Girato in vari luoghi della provincia trapanese, tra Bonagia, Custonaci, Buseto Palizzolo e Valderice, il lungometraggio “L’infiltrato” arriva dopo il debutto di Fabio Vario dietro alla cinepresa, avvenuto nel 2023 con il corto “L’amore può ucciderti”. Se lì trattava il tema delle sottili sfumature delle relazioni umane, con questa nuova opera è tornato alla regia con un progetto del tutto nuovo ed ambizioso. Un thriller, ambientato in una Sicilia segnata da dinamiche criminali ben radicate e difficili da scardinare. Della pellicola, Vario ne è anche sceneggiatore ed autore, nonché location manager.

Protagonista del lungometraggio è Gabriele, interpretato dall’attore Joseph Gandolfo, un agente sotto copertura incaricato di infiltrarsi in una rete criminale. Non mancano nella trama colpi di scena, intrighi e situazioni pericolose. Lungo il suo percorso, incontrerà Maria, titolare di un’osteria costretta a pagare il pizzo. La donna, forte e determinata, diventerà un’inaspettata alleata quando scoprirà la vera identità dell’agente. Con lei ed Antonio, un uomo inizialmente di dente che finirà per schierarsi contro il clan, Gabriele lotterà per portare alla luce la verità e smantellare l’impero criminale che grava sul territorio. Quando il boss inizierà a sospettare di lui, Gabriele verrà messo alla prova con un compito impossibile: uccidere un presunto traditore per dimostrare la sua lealtà. Ma l’agente riescirà a ribaltare la situazione, scatenando il caos dando il via a una guerra aperta con l’organizzazione, in uno scontro finale senza esclusione di colpi.

### CONTENUTO DEL DATASET
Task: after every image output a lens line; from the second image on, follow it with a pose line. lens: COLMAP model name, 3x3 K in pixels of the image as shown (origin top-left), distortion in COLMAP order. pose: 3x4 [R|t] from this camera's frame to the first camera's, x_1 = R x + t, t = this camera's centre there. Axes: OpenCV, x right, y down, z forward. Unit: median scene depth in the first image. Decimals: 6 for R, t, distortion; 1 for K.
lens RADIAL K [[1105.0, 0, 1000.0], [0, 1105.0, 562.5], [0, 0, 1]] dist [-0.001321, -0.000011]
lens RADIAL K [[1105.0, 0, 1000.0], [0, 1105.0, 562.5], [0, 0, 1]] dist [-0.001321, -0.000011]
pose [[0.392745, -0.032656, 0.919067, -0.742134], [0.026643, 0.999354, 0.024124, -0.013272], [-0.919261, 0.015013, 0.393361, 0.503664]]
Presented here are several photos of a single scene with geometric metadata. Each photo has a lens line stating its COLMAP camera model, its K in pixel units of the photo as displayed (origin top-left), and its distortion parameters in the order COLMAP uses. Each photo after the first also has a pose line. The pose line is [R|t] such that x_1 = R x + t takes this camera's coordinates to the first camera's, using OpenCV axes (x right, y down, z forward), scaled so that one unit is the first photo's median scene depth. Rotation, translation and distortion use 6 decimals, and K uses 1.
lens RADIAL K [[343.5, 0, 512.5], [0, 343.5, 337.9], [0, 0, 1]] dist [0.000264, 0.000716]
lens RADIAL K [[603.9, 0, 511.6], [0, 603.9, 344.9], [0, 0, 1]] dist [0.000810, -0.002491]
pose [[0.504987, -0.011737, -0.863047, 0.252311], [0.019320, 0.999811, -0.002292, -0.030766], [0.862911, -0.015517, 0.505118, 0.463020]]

### ISTRUZIONI
1 - Nel testo sul film «L'infiltrato», quale attore interpreta Gabriele?
2 - Continua il testo sul film «L'infiltrato» dopo la sua ultima frase.
Il materiale proviene da un'altra fonte.

### RISPOSTE
1 - Joseph Gandolfo.

2 -
Il film indipendente, prodotto da Great Film Production e con un cast quasi tutto siciliano, mette in luce questioni sociali urgenti: quelle riguardanti in particolare il traffico internazionale di droga e lo spaccio che coinvolge anche il mondo dei giovanissimi, ma anche altre tematiche sociali scottanti come il racket delle estorsioni. 

Le parole del regista

“Attraverso la storia di Gabriele – spiega il regista – ho voluto fotografare uno spaccato di una realtà realistica e complessa, quella dei nostri giorni appunto, in cui soprattutto i più giovani devono fare i conti con la pressione di sistemi corrotti, che in un modo e nell’altro cercano di coinvolgerli nel loro malaffare. Con L’infiltrato voglio mostrare non solo il lato oscuro di queste dinamiche, ma anche il coraggio e la determinazione di chi decide di opporsi, di resistere e di lottare per la giustizia, anche quando tutto sembra remare contro. Il film è un thriller, ma prima di tutto vuole essere un racconto di coraggio, resistenza e speranza”.

Dopo Marsala dove il film ha riscontrato l’apprezzamento del pubblico, e Trapani, dove è stato già proiettato in uno dei cinema più importanti cittadini, la pellicola sarà posta in proiezione anche in altre sale, non solo provinciali.